In ways large and small, the music of the present is constantly engaged in conversation with the music of the past.
Recalling how he and Jerry Garcia obsessed over and analyzed the music of the Rev. Gary Davis, Bob Weir, the Grateful Dead guitarist and singer, described the blind Reverend this way: “He had a Bachian sense of music which transcended any common notion of a bluesman.”
There’s a timeline-blurring mouthful. In Davis’ fervent verses and unerring finger-picked guitar, Weir and many others – including Ry Cooder, Blind Boy Fuller, David Bromberg and Dave Van Ronk – heard not just the immediate genre geolocation (what historians call the Piedmont blues style) but the deep past, and the deeper past and, crucially, some glimpse of the future. Those artists (and many others) sought Davis out, sat with him to learn what they could of his methods. And then they went out and created original music. Sometimes that music contains clear evidence of Davis’ specific influence, embedded in a phrase or a chording trick. And sometimes it doesn’t. At all.
This chain of inspiration is an essential circuit on the great motherboard of music, part of the oxygen and the alchemy. Seizing maybe just a microsliver of inspiration, the artist tears off for points unknown. Even if the links in this particular artist’s chain are unclear, they exist as part of the larger conversation — one that continues out of time, across generations. It might go quiet for a while and then suddenly roar back.
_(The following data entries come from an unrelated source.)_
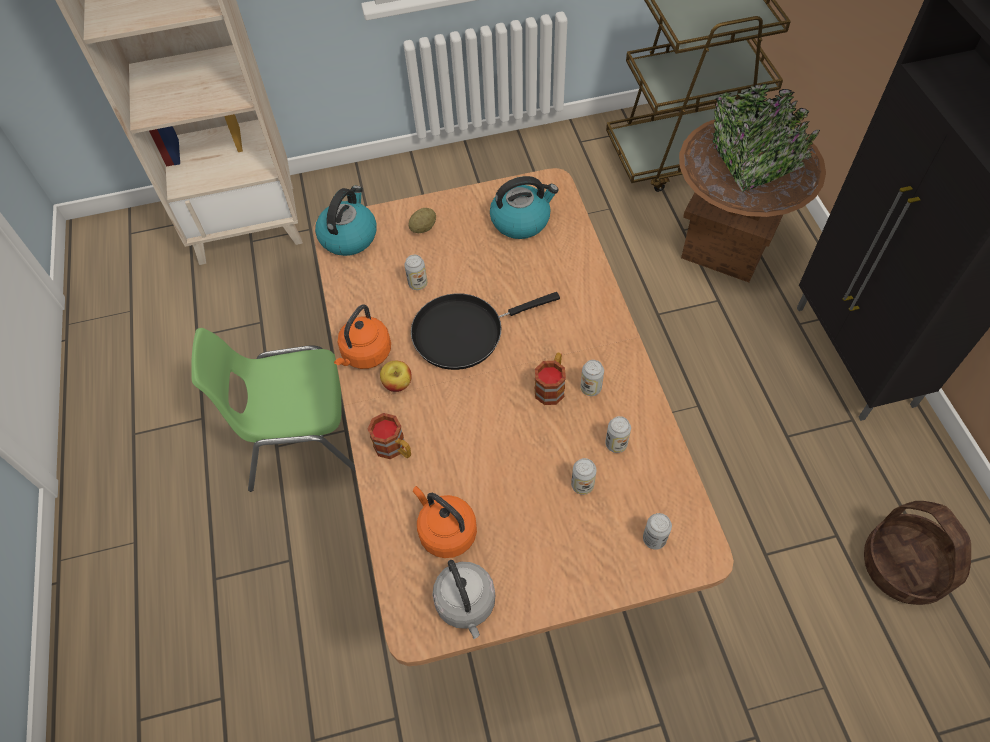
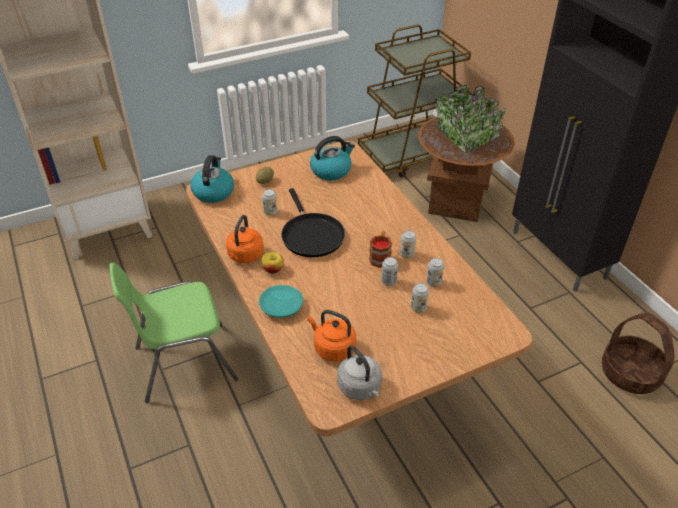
camera: 15 degrees left, 15 degrees down
mug [367,413,411,459] -> turquoise plate [259,285,303,318]
black frying pan [411,292,560,370] -> black frying pan turned 75 degrees counterclockwise [281,188,345,257]
can [643,513,672,550] -> can moved to [381,257,398,286]

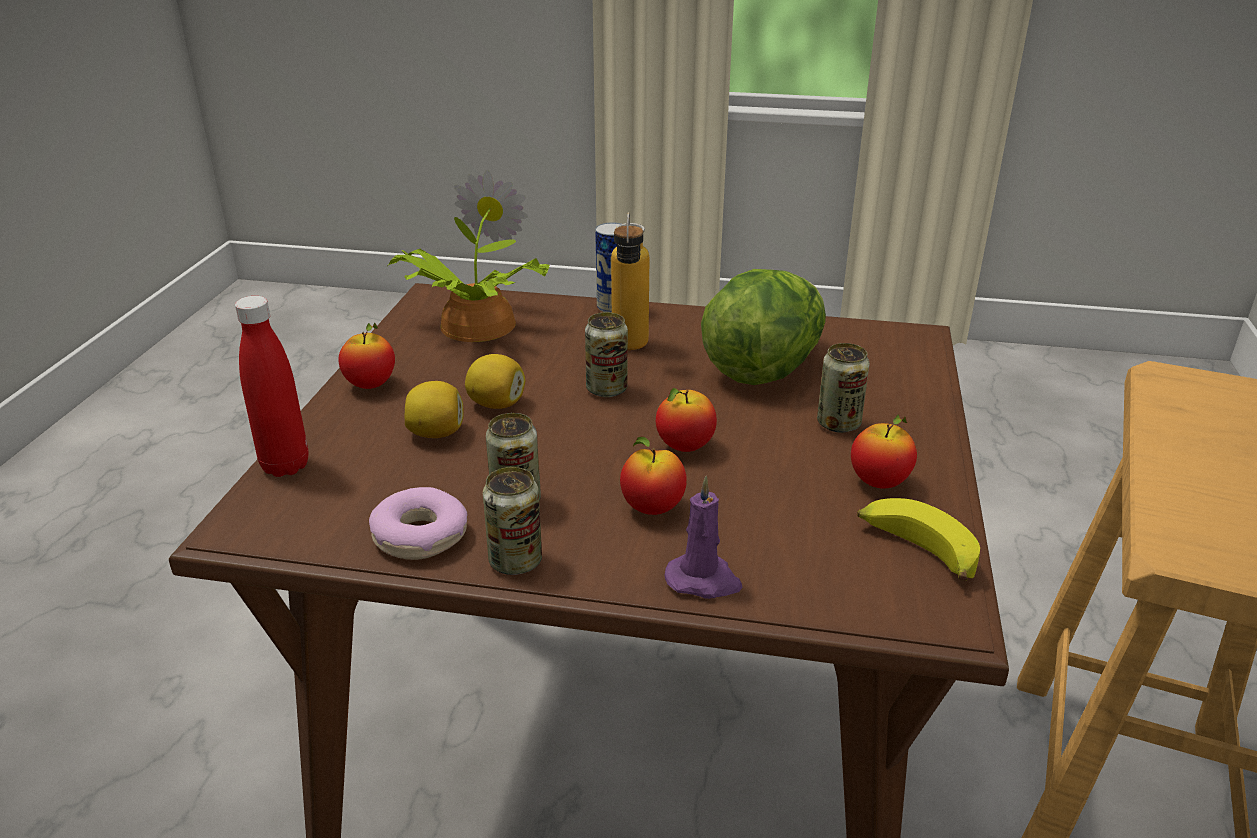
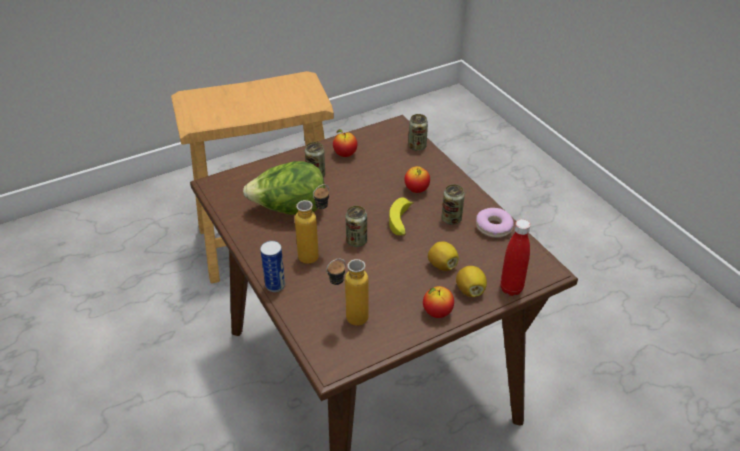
camera: 130 degrees left, 10 degrees up
potted plant [387,170,550,342] -> bottle [326,259,369,326]
lemon [465,354,525,409] -> lemon moved to [456,266,487,297]
can [483,467,542,575] -> can moved to [409,114,428,151]
apple [656,388,717,452] -> none
purple candle [665,476,743,599] -> none
banana [857,498,980,581] -> banana moved to [389,197,414,236]

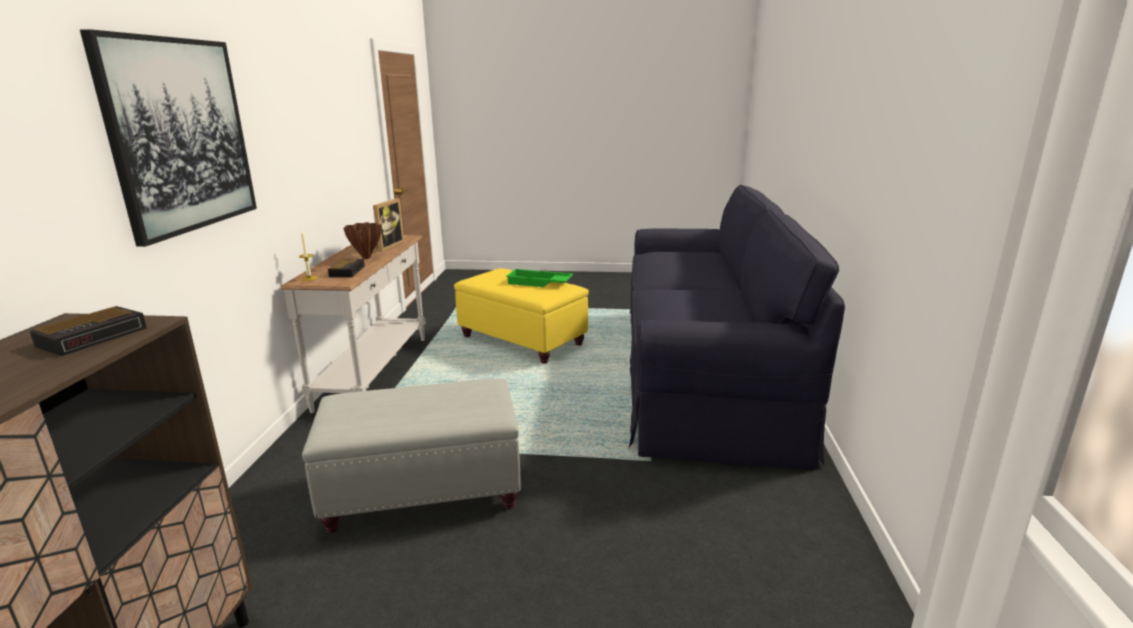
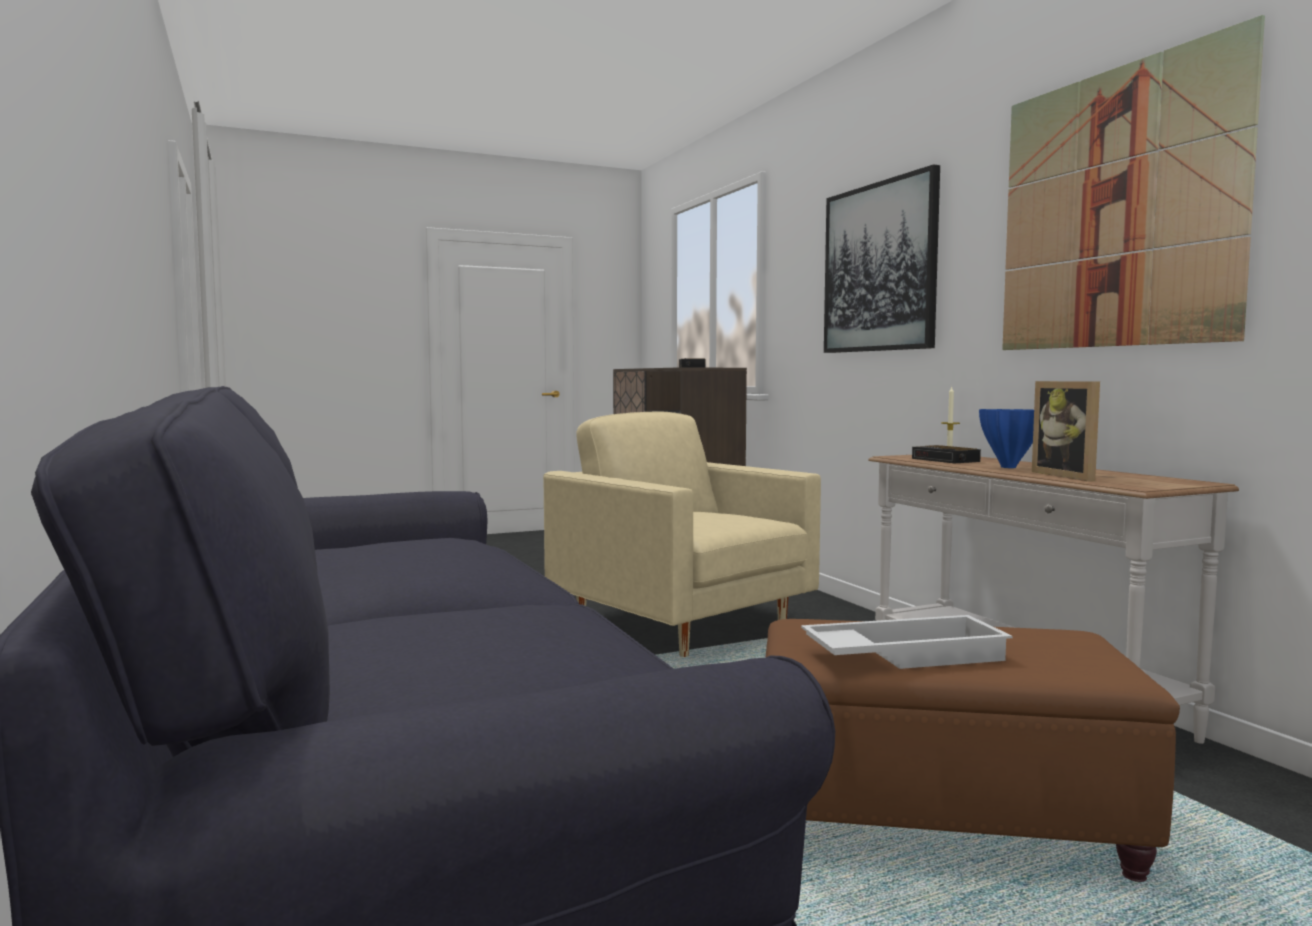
camera: 150 degrees right, 15 degrees down
grey ottoman [302,379,521,533] -> beige armchair [543,411,821,657]
brown vase [343,222,382,259] -> blue vase [979,409,1034,468]
yellow ottoman [454,268,589,364] -> brown ottoman [765,619,1180,882]
green tray [506,269,573,287] -> white tray [801,615,1012,669]
none -> picture [1002,15,1265,350]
That’s what happened with the Rev. Gary Davis. Blind since he was a young boy, he recorded a set of plaintive spiritual songs in 1935; two years later, he became an ordained minister. He’d started out playing on streetcorners in his native South Carolina, and after that first recording, began doing the same thing in other towns on the East Coast. He became one of the “guitar evangelists” (others included Blind Joe Taggert and Blind Willie Johnson); in his travels, Davis encountered blues artists who incorporated elements of ragtime and the Piedmont blues style (among them the legends Sonny Terry & Brownie McGhee), and over time those ideas filtered into his work.
According to biographer Ian Zack – whose 2015 book Say No To The Devil offers a comprehensive account of Davis’ difficult life – the guitarist and singer continued his street-level crusading after moving to Harlem in the 1940s, gradually incorporating (and then writing) classic blues songs to performances. The first recording from that period is the at once invigorating and harrowing Harlem Street Singer.
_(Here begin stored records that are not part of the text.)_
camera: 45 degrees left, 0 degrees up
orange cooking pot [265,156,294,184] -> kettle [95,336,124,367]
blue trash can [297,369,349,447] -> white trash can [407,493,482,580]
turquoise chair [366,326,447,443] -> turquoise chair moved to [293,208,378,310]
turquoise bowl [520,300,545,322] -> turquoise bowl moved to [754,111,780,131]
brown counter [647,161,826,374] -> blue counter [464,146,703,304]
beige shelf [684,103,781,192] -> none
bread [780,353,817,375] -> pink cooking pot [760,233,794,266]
Davis was among those musicians who were rediscovered in the early 1960s during the folk and blues revival – during which young artists awakened to conversations that had been abandoned decades before involving long-forgotten troubadours, among them Mississippi John Hurt, Son House, Lightnin’ Hopkins and others.
Davis found himself suddenly in demand and in the spotlight – a curious state given that his music had not changed much at all. Perhaps because his finger-picked approach connected, somewhat, to folk and blues strumming styles, a number of rising stars sought him out; Cooder snagged lessons between Davis sets in Hollywood, others trekked to Harlem. The guitarist and educator Stefan Grossman, whose online site breaks down Davis’ unorthodox style, studied with Davis for three years.
Weir brought the evergreen “Samson and Delilah” to the Grateful Dead in the late ‘70s; it became a staple of the live shows beginning in 1978. The arrangement was based on Davis’ version – Weir studied with Davis over several years during tour stops in New York. He once described Davis’ approach as "stride piano playing adapted to guitar," an apt conceptual leap that underscores these improbable and endlessly fluid pathways of inspiration.
To create a bit of a mind map of “Samson and Delilah,” start with the 1927 recording by gospel-blues pioneer Blind Willie Johnson:
Then, for context, detour into a taste of ragtime – Davis was known for a thrill-ride version of Scott Joplin’s “Maple Leaf Rag.”
Then pay attention to Davis’ astoundingly precise approach on this 1964 version, recorded by Rudy Van Gelder on The Guitar and Banjo of Rev. Gary Davis:
And how about some Peter Paul and Mary? They did it, under the title “If I Had My Way,” this way….
Then drop into any live Grateful Dead version of the song. (For a deeper dive, check out the band’s intense treatment of Davis’ “Death Don’t Have No Mercy.”)
Of course, that transfixing performance is hardly any kind of definitive endpoint: here’s a 2010 recording by Robert Randolph and the Family Band.
And so on. It’s a safe bet that the majority of those who were thrilled and transported by the Grateful Dead doing “Samson and Delilah” had never heard of the Rev. Gary Davis, or any of the other antecedents. Doesn’t matter. The important thing is that those audiences were stirred by an approach, a mode of expression carried across decades – the same one that captivated Weir and Taj Mahal and Ry Cooder and so many others.
As Davis himself said at a David Bromberg performance in 1970: “I have no children, but I have sons.”
I'm grateful for this persuasive reminder of the importance of Rev. Gary Davis. My entry point to his work was the Grateful Dead's exploration of 'Death Don't Have No Mercy' on Live/Dead. Wonderful as that was, it was necessary to go to the source.